40-year-old Brian Smith came to MSU in late 2018 from Stanford University, where he and several other extremely intelligent people found out they can direct nanoparticles to tell cells to absorb and eat arterial debris that can cause heart attacks.
He says their tiny Trojan horses “can reduce the need for shunts, stents and other drugs.”
Assuming it works, it’s probably ten years from real life-saving.
As Smith and his colleagues continue the difficult process of testing their creation and bringing it to market, it’s a great time to wonder how small nanoparticles are. Consider human hair and the concept of a trillion.
“Classically,” says Smith, “the width of a human hair is 50 microns.” That varies a bit depending on how much they spend on air conditioning, but still: 50 microns, which means 50,000 nanometers.
Meanwhile, one trillion is a million million.
Smith nanoparticles are two nanometers in diameter, which means that the width of the hair is 25,000 times its width. And the number of nanoparticles needed to introduce 40 mice to the laboratory, he said, was about a quadrillion, which is a thousand trillion.
The next logical question is which container contains a quadrillion nanoparticles. Do they fit in the thimble? Syringe?
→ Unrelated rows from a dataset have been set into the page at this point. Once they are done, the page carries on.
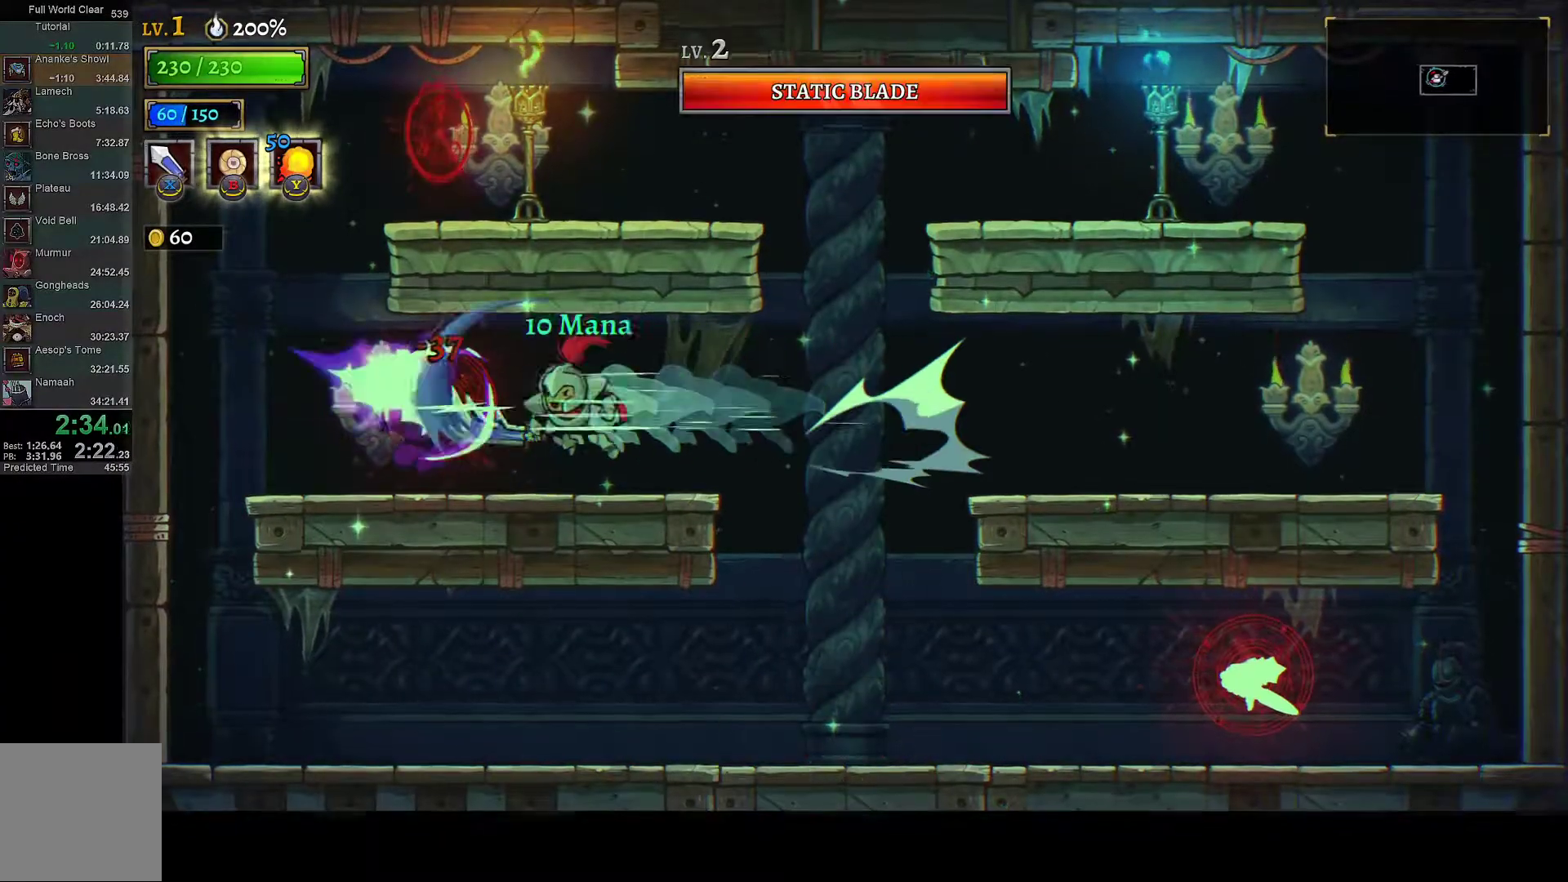
{"buttons": ["DPAD_RIGHT"], "left_stick": "center", "right_stick": "center", "events": [[17, "DPAD_RIGHT", "down"]]}
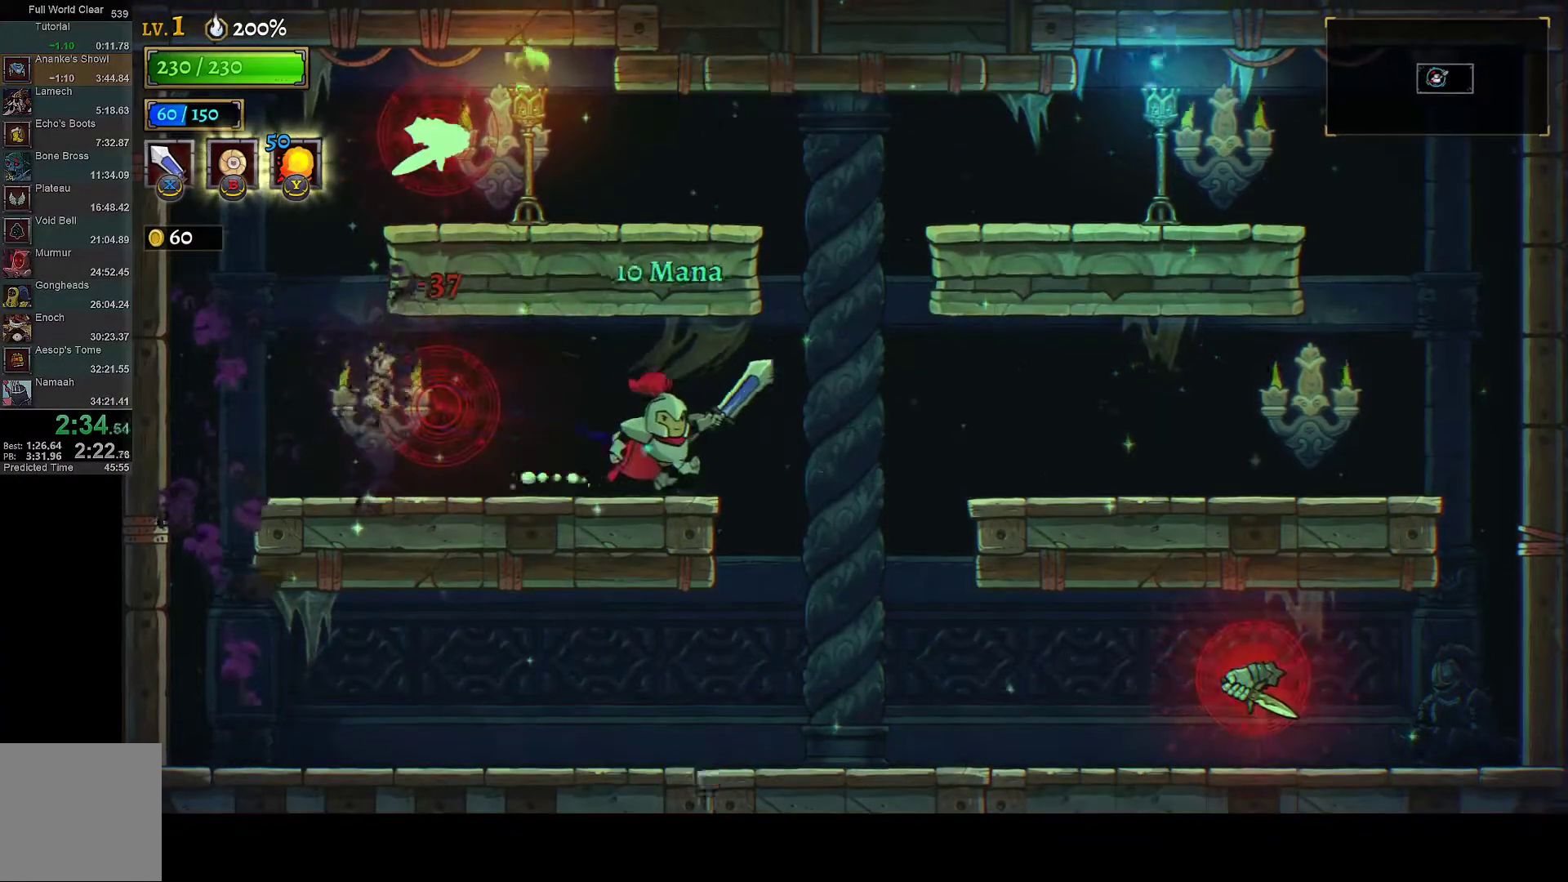
{"buttons": ["DPAD_RIGHT"], "left_stick": "center", "right_stick": "center", "events": [[233, "DPAD_RIGHT", "up"], [450, "DPAD_RIGHT", "down"]]}
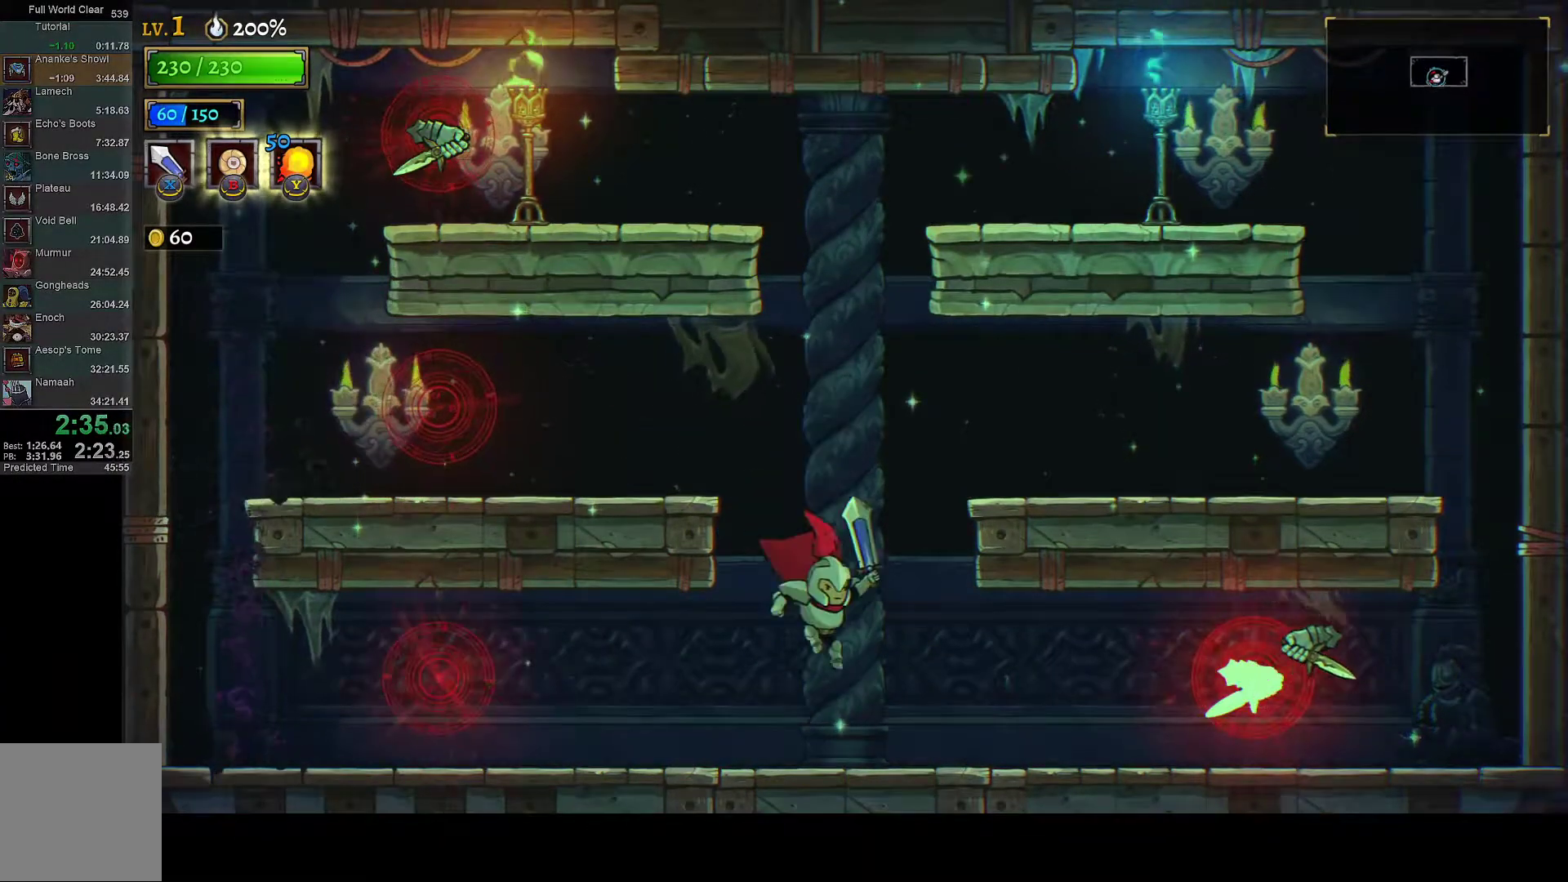
{"buttons": ["X", "R1", "DPAD_RIGHT"], "left_stick": "center", "right_stick": "center", "events": [[83, "DPAD_RIGHT", "up"], [133, "DPAD_RIGHT", "down"], [333, "R1", "down"], [383, "X", "down"]]}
A medium-sized pistol?
Like many drugs, Smith says, each dose of mouse was suspended in saline for proper dilution.
The whole swarm of dark black nanoparticles, however, “can easily fit in a syringe and can fit in a dropper with a pipette if you really squeeze them together.”
Estimate anyway, “it’s weird when I think about it sometimes,” Smith says. “But people have been doing all sorts of interesting things with molecules for years.”
He joined the Nanoparticles Party after growing up in Cincinnati and earning a Ph.D. in biomedical engineering from Ohio. Out of respect for his colleagues from the Big 10 and his health, he says he is showcasing his memorabilia from OSU only at the East Lansing House, which he along with his wife Ziba, MSU Research Grants Administrator, and their 3-month-old daughter Adara .
Smith was going to be a vet, like his father, but found he loved animals too much to watch them die.
Luckily, he also loved asking questions about how it happens, down to the point that “I was all annoyed. I wanted to know how nature works. “
The language of the field is mathematics, which he, as it turned out, speaks well. This led him to a teaching position at Stanford, where he found cardiologist Nicholas Lipper, who published an article showing how immune cells called macrophages were ordered not to eat plaques that appear in arteries that can cause atherosclerosis. .
Atherosclerosis is a specific type of arteriosclerosis or hardening of the arteries that can lead to cardiac arrest or stroke.
Smith, Lipper, graduate student Nilufar Hosseini Nassab, medical student Alyssa Flores and a number of colleagues focused on selectively intercepting receptor signals in macrophages and sending messages to engage.
Base nanoparticles are created using what is known as the high pressure carbon monoxide process. HiPco is a gas-phase reaction of high-purity iron, often a gray powder, with high-pressure carbon monoxide.
The team can create them in a day, Smith says, but often buys them from a Canadian company because it’s cheaper.
It’s a two-day effort to make them biocompatible, attach polymers so they can work in syringes, and lace them up with chemicals.
“They are aimed at shutting down the shutdown process,” said Philip Levy, a Wayne physician and professor, president of the Detroit Board of the American Heart Association. “By doing this, they can restrict macrophages so they start consuming garbage and reduce plaque size from the inside out.
“It’s actually a great idea.”
At Beaumont Health, Justin Trievax notes that he and other interventional cardiologists are “skeptical of many treatments,” no matter how promising they seem in the early stages.
However, he is intrigued by the potential of nanoparticles to treat high-risk patients or those who have arrived in the midst of a mini-stroke or heart attack.
“Atherosclerosis is stable until it happens. We just don’t know when it will happen, ”Trivax says. “So it shows a certain promise.”
The inventors have applied for a previous patent, and Smith says Stanford’s patent office will be looking for a partner to develop a discovery for clinical use.
Although he has several patents and teaches a one-year course in medical-technical entrepreneurship, “I’ve never gone through this whole process moving something from bench to bed,” he says.
He predicts it should be interesting but potentially disappointing.
Nanotherapy will be tested on rabbits, then on pigs, then on humans. The toxicity study will take three to five years. This will be followed by clinical trials that suggest treating the aces of all previous tests.
“I’d say we’re looking at eight years in total,” Smith says, “as a supeptimist, provided everything goes perfectly, something I’ve never heard of in the history of medicine.”
So it’s probably 10 years, which feels like an eternity when he’s talking to people who need help now.
But when he talks to other scientists who have jumped over hoops, he says, “I feel like we’re on a very good path” – a little little one with a line of tiny nanobarriers.